Text messages from press row . . .
Nakedly ambitious, or ambitiously naked, little-known U.S. tennis player Ashley Harkleroad made news this week at the French Open, announcing that she had posed nude for the August issue of Playboy. . . .
Other athletes who have bared all for the magazine include Amanda Beard, Katarina Witt and former UCLA high jumper Amy Acuff. . . .
Growing up in Flintstone, Ga., Harkleroad was nicknamed Pebbles. . . .
Yabba dabba doo. . . .
At the Indy 500, another ambitious woman, IndyCar superstar and swimsuit pinup Danica Patrick, looked as if she were ready to show us her fists. . . .
Anyone who has experienced road rage probably wonders the same thing: What was the petite Patrick going to do if she’d reached Ryan Briscoe? . . .
As Bob Kravitz noted in the Indianapolis Star, “She wasn’t walking down pit row as much as she was pounding the pavement, even tossing her gloves like a National Hockey League-quality enforcer.” . . .
Speaking of the NHL, you just knew the Pittsburgh Penguins were in for an uphill battle against the Detroit Red Wings when goaltender Marc-Andre Fleury, leading his team onto the ice before Game 1, fell flat on his face. . . .
Finally, after Game 3, the Penguins have hope and Crosby. . . .
The team with the home-ice advantage has won the Stanley Cup finals every year the playoffs have been contested since 1997. . . .
If Brent Barry continues his motion toward the basket at the end of Game 4 on Tuesday night at San Antonio, Derek Fisher is probably called for a foul, Barry perhaps makes three free throws and Kobe Bryant is second-guessed from coast to coast for his ill-advised drive to the basket moments earlier. . . .
By the way, if the last-second play had unfolded the same way in the game’s opening seconds, is there any doubt a foul would have been called? . . .
Barry and Antonio McDyess, who helped carry the Detroit Pistons to a series-leveling Game 4 victory over the Boston Celtics on Monday night, are linked by a 1995 trade that brought Barry to the Clippers. . . .
After making McDyess the No. 2 pick in the 1995 draft, the Clippers traded the former Alabama forward to the Denver Nuggets for Rodney Rogers and Barry, a former Oregon State playmaker who was the 15th pick that year. . . .
Not since 1961 have the Lakers won three games in the Western Conference finals without going on to win the series and reach the NBA Finals. . . .
That was so long ago that the Lakers were still new to Los Angeles, Jerry West was a fresh-faced rookie from West Virginia and Phil Jackson was a (presumably) clean-shaven high school sophomore in Williston, N.D. . . .
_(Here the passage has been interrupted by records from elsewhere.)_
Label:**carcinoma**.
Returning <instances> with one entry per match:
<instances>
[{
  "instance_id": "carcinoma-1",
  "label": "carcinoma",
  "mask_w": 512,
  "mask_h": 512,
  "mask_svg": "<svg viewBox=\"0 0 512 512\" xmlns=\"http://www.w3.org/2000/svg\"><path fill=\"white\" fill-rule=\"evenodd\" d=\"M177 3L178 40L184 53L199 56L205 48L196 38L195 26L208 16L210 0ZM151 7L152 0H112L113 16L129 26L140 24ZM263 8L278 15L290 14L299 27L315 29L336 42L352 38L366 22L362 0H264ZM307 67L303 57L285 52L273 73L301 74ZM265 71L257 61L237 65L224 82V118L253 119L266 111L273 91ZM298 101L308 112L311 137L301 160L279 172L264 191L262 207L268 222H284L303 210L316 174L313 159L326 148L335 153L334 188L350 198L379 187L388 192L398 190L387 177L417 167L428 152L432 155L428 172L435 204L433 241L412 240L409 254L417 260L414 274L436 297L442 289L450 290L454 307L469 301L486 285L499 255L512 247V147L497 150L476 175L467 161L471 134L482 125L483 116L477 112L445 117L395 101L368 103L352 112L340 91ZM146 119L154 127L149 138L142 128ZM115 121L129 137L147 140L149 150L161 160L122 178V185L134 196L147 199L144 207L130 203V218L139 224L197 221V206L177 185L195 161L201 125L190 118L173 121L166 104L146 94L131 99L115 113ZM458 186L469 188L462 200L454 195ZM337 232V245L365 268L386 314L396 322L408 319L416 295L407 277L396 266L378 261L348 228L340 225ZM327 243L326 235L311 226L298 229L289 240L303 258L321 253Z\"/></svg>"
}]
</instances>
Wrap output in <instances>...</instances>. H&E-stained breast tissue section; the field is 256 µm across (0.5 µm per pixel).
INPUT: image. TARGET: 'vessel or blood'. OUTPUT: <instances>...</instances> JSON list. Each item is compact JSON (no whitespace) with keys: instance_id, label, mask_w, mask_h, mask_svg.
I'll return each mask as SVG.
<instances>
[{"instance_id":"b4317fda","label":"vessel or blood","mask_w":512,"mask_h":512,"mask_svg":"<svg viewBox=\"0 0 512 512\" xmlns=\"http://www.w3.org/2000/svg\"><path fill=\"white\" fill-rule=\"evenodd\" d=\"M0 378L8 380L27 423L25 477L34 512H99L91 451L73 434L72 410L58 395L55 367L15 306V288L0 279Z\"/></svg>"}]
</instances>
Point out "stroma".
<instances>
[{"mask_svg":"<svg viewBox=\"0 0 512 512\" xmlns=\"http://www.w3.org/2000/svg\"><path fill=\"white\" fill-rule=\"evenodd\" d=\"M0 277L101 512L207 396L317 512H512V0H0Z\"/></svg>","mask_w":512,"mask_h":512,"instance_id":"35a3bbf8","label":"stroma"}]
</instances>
Since then, the Lakers have reached the West finals 27 more times. . . .
When Arte Moreno and the Angels play host to the 2010 All-Star game, they may have a hard time coming up with a better idea than this: All 64 living members of the Hall of Fame have been invited to this year’s game at Yankee Stadium. . . .
Dodgers left-hander Clayton Kershaw, impressive in striking out the side Sunday in the first inning of his major league debut, averaged more than two strikeouts an inning during his senior season at Highland Park High outside Dallas, where he was the USA Today and Gatorade national high school player of the year. . . .
That was two years ago. . . .
UCLA, Long Beach State and Cal State Fullerton will play locally when the NCAA baseball tournament kicks off Friday, but perhaps the most interesting game for fans hoping to catch a glimpse of a rising star will pit San Diego and California at Blair Field in Long Beach, where Brian Matusz is expected to start for San Diego. . . .
Matusz, a 6-foot-5 left-hander from Cave Creek, Ariz., is projected to be a top-five pick June 5 in baseball’s annual first-year player draft. . . .
Little-known fact: Rudy Tomjanovich and Kermit Washington, forever linked as the principals in probably the most horrific on-court incident in NBA history, both were drafted by Pete Newell, Tomjanovich going to the then-San Diego Rockets in 1970 and Washington to the Lakers three years later. . . .
Greg Newell, a former Pepperdine basketball player and youngest son of the former Cal coach and NBA executive, was an eighth-grader in 1970 and says he was so upset when the Rockets used the No. 2 pick to take Tomjanovich instead of Pete Maravich, his favorite player, that he didn’t speak to his father for weeks. . . .
Those who know Greg realize it’s probably no exaggeration.